The Fed just fired back at Capitol Hill. In rare, blunt language, Chair Jerome Powell dismissed a GOP proposal to end interest payments to banks—calling the cost-saving claim “an illusion.”
Here’s what you need to know:
“Not saving, just spinning.” At a Senate Banking Committee hearing on Wednesday, Powell torched the argument that eliminating the Interest on Reserve Balances (IORB) would save US$1.1 trillion.
“There’s an illusion that it would save money. That is not the case.”
Why? Because the IORB, and its cousin—the Overnight Reverse Repo (ON RRP) facility—are core levers of the Fed’s interest rate control mechanism.
IORB at a Glance:
Current IORB: 4.4%
ON RRP: 4.25%
Bank reserves: US$3.2–US$3.4 trillion
“You want chaos? Go back to scarce reserves.” Powell cautioned that removing these tools would force the U.S. back to a pre-2008 “scarce reserves” system—describing it as a “long, bumpy, volatile road.”

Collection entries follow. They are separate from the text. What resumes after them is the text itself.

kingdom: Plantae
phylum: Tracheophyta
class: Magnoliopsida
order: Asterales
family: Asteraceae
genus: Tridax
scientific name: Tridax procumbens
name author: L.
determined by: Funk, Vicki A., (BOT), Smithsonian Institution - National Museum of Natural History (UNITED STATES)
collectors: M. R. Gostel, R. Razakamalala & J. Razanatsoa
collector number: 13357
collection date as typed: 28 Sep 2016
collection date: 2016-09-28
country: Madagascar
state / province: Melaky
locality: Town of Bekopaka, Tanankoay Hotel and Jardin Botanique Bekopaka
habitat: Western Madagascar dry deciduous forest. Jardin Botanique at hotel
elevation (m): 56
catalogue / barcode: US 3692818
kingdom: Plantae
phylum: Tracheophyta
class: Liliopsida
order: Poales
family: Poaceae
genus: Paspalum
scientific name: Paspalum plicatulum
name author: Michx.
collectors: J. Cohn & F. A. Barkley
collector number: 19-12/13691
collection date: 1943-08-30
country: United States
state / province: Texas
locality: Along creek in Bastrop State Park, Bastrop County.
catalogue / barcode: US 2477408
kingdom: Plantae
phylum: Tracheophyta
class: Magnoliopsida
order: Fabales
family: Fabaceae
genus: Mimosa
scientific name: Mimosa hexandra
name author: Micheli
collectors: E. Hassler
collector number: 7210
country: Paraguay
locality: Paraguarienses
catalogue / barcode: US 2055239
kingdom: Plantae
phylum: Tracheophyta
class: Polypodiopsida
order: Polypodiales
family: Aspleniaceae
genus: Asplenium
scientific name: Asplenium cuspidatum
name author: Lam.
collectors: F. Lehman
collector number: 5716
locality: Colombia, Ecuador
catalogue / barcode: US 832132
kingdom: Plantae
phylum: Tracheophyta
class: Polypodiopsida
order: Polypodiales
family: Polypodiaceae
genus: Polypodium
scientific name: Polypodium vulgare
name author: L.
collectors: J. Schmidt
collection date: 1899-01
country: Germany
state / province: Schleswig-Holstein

The ample reserves regime isn’t just technical jargon—it supports financial system liquidity and enables banks to lend. Disrupting it could destabilize both policy and markets.
Politics in Play Senator Ted Cruz and others backing the cut argue it’s a fiscal fix. But Powell’s counterpunch makes one thing clear: undermining Fed tools to save money could cost far more in lost confidence and economic control.
Congress originally approved interest payments in 2006; the Fed began using them during the 2008 crisis to steady short-term markets.
Money Master Take:
Banks: Regional lenders could feel earnings pressure if IORB ends.
Bond Market: Watch for instability in short-term yields if the Fed’s grip weakens.
Investors: This battle tests Fed independence—outcomes could reshape how markets interpret future policy moves.
This isn’t just a monetary policy footnote—it’s a fight over how modern markets are managed. And if politics wins, predictability loses.